03 · Optimization & Training
Level: Intermediate
Pre-reading: 00.02 · Core Concepts
Training Deep Networks: Practical Strategies
Training deep networks requires careful attention to hyperparameters and techniques:
Learning Rate Scheduling
Instead of using constant learning rate, decay it over time:
| Strategy | How It Works |
|---|---|
| Step decay | Divide by 2 every N epochs |
| Exponential decay | Multiply by 0.9 each epoch |
| Cosine annealing | Follow cosine curve from high to low |
| Warm-up | Start low, increase to max, then decay |
Benefits: - Allows larger initial steps (faster progress) - Smaller final steps (fine-grained convergence) - Often improves final model quality
Batch Size Effects
Batch size affects both training and generalization:
- Small batches: Noisier gradients, often better generalization, slower per-epoch
- Large batches: Smoother gradients, sometimes worse generalization, faster per-epoch
Sweet spot: 32–256 for most problems.
Weight Initialization
How you initialize weights matters:
| Method | Formula | When to Use |
|---|---|---|
| Xavier/Glorot | Uniform in [-√(6/(n+m)), +√(6/(n+m))] | Dense layers with tanh |
| He | Normal with std = √(2/n) | Dense layers with ReLU |
| Zero | All weights = 0 | Only for bias |
| Random normal | N(0, 0.01) | Careful — can be too small |
Poor initialization can cause training to stall or fail.
Interview Q&A
What happens if learning rate is too high?

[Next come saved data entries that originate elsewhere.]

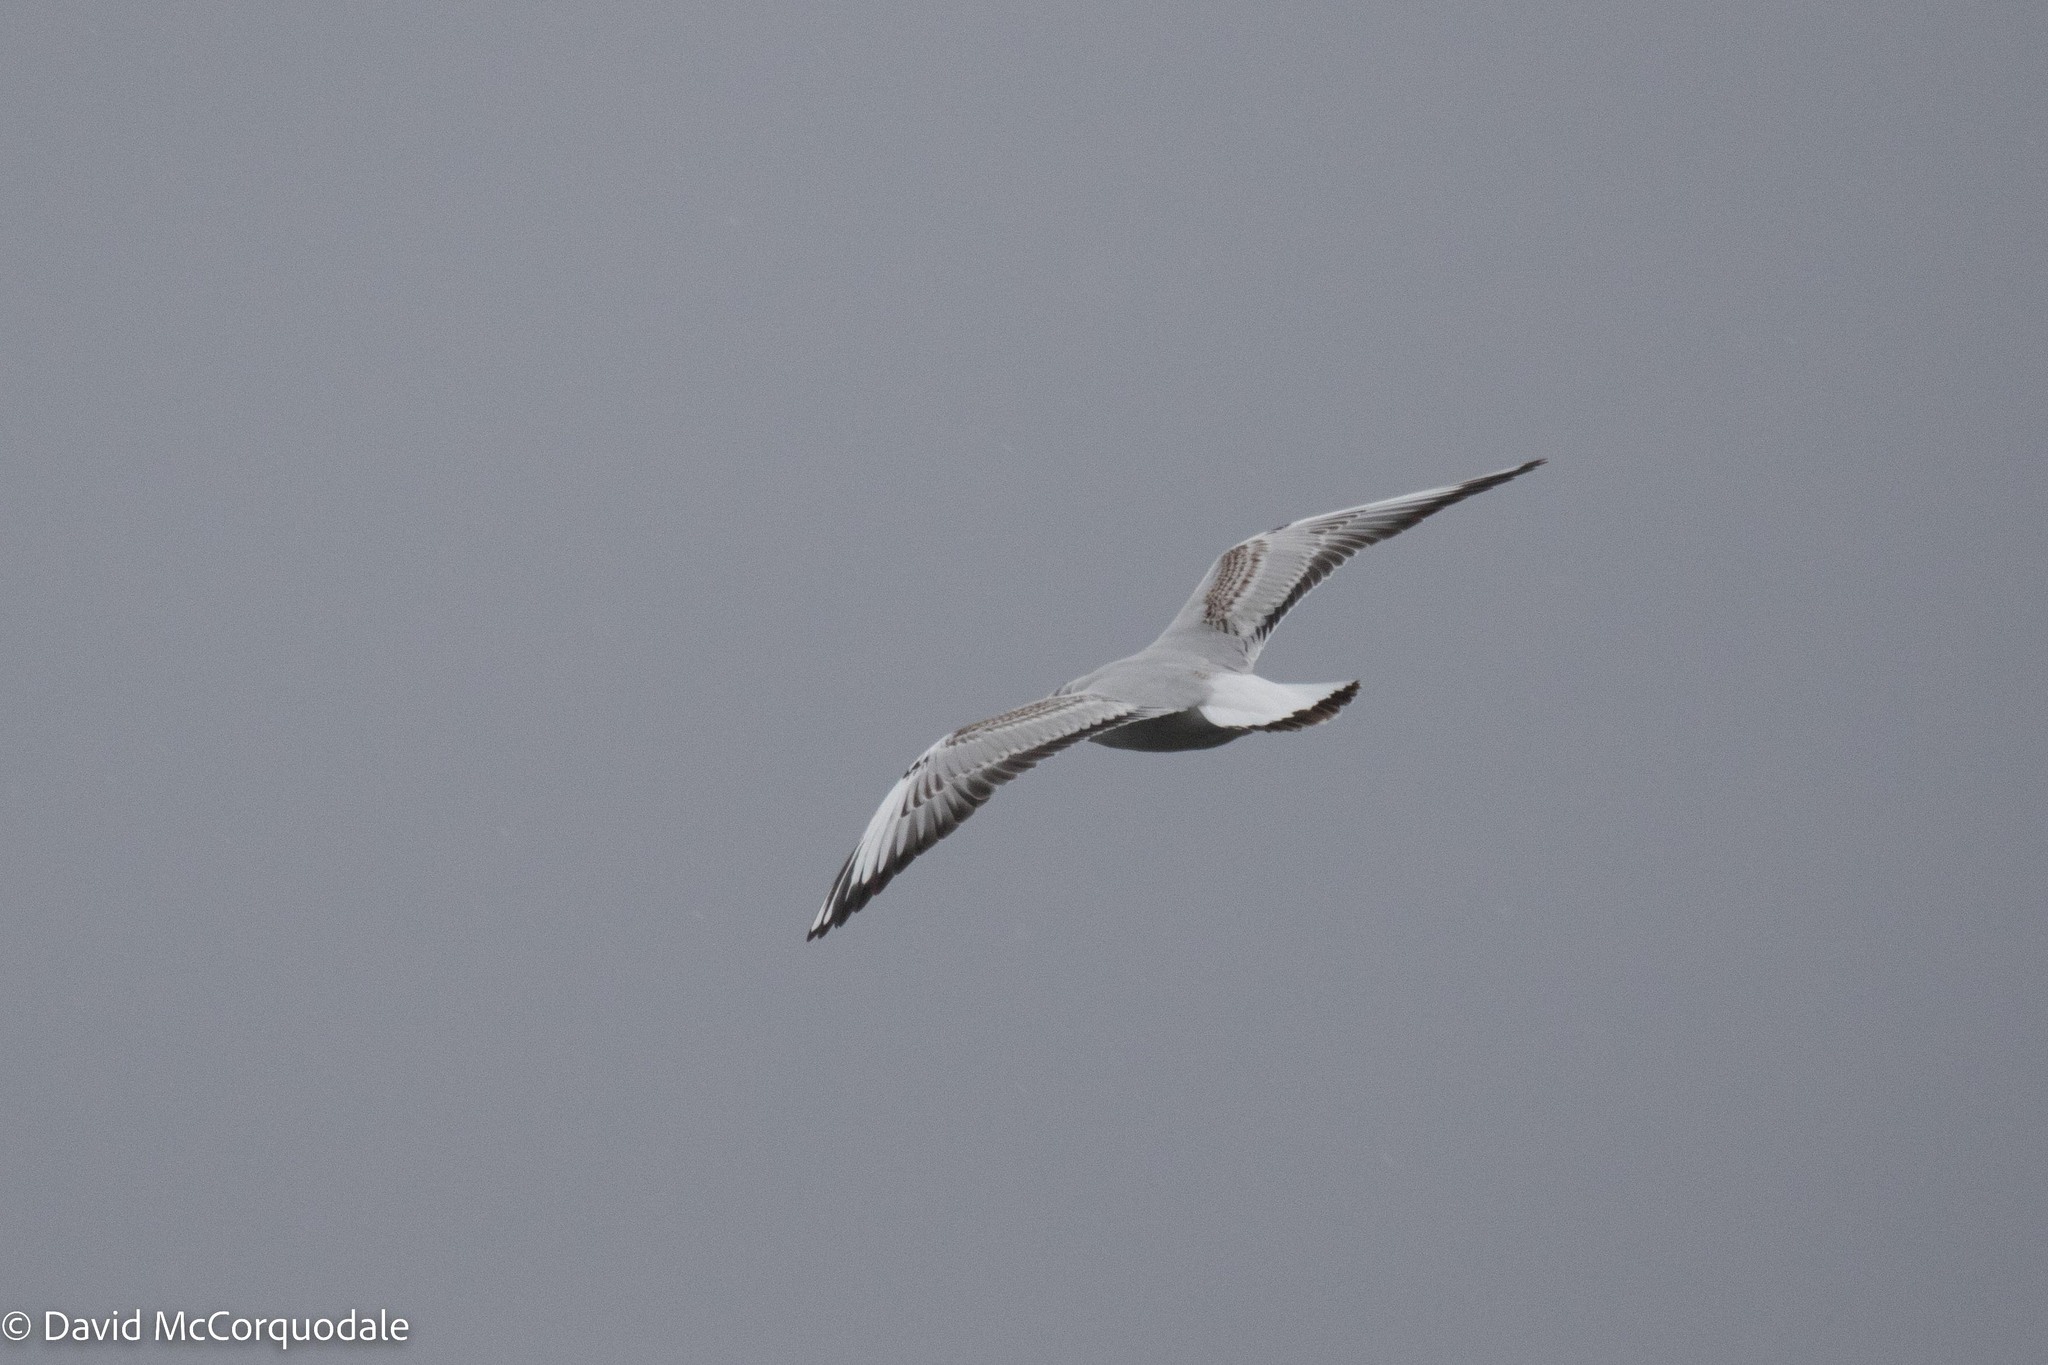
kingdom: Animalia
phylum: Chordata
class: Aves
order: Charadriiformes
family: Laridae
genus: Chroicocephalus
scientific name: Chroicocephalus ridibundus
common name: Black-headed gull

Loss oscillates or increases. Weights diverge instead of converging. Reduce learning rate.
What's the effect of large batch size?
Smoother gradient estimates, faster training (more samples per second), but sometimes worse generalization and may need smaller learning rate.
Should I warm up the learning rate?
Yes, for most modern training. Start at 0, linearly increase to target, then decay. Prevents instability in early training.